→ Task objective: Print the line that contains "(669, 120) none -> (321, 270) //" and every line after it through the last line of the records below, exactly as written and nothing else.

→ Information provided:
Content starts

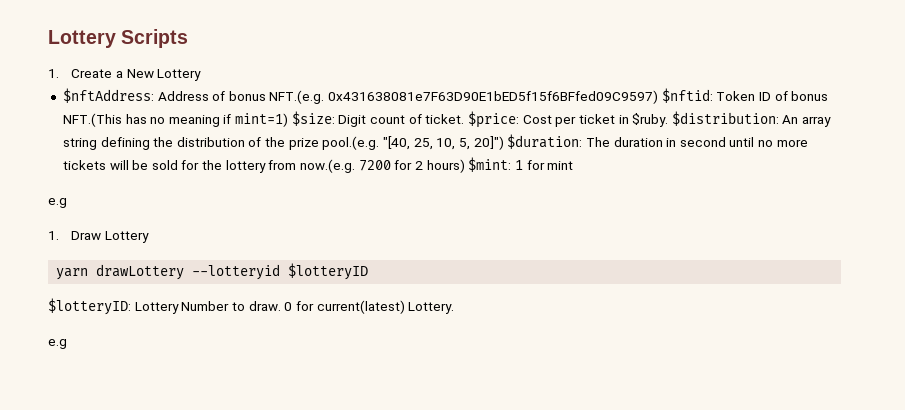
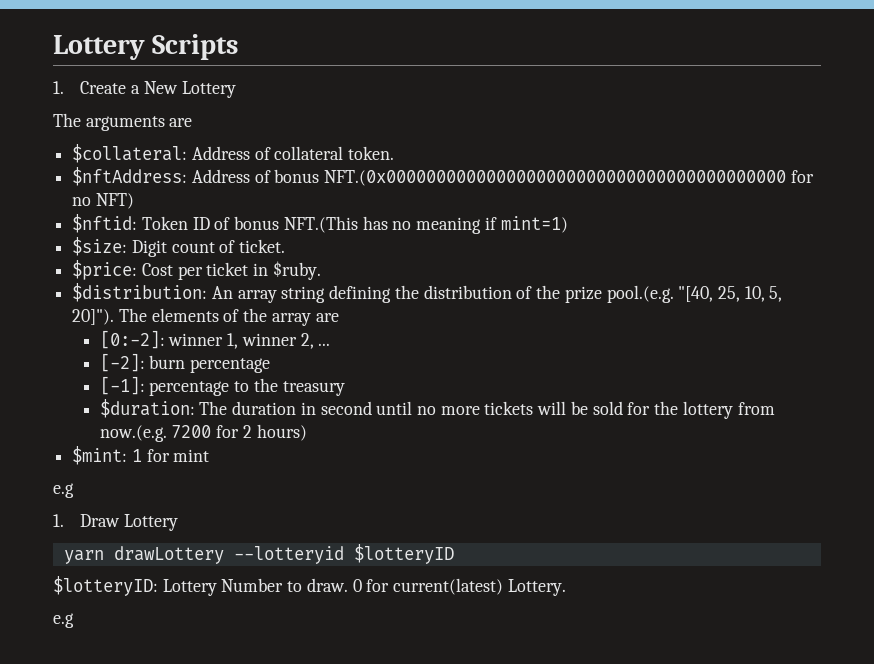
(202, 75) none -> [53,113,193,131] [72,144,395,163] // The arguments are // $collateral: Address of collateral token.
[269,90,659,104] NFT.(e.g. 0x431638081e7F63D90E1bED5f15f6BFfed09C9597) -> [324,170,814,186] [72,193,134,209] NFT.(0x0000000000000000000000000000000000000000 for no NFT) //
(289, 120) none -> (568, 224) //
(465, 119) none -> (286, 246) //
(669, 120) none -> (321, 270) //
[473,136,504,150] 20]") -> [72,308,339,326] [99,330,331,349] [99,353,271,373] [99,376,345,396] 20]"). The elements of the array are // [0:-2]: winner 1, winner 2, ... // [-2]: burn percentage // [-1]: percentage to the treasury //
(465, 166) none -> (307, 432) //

Content ends

→ Result of the exercise:
(669, 120) none -> (321, 270) //
[473,136,504,150] 20]") -> [72,308,339,326] [99,330,331,349] [99,353,271,373] [99,376,345,396] 20]"). The elements of the array are // [0:-2]: winner 1, winner 2, ... // [-2]: burn percentage // [-1]: percentage to the treasury //
(465, 166) none -> (307, 432) //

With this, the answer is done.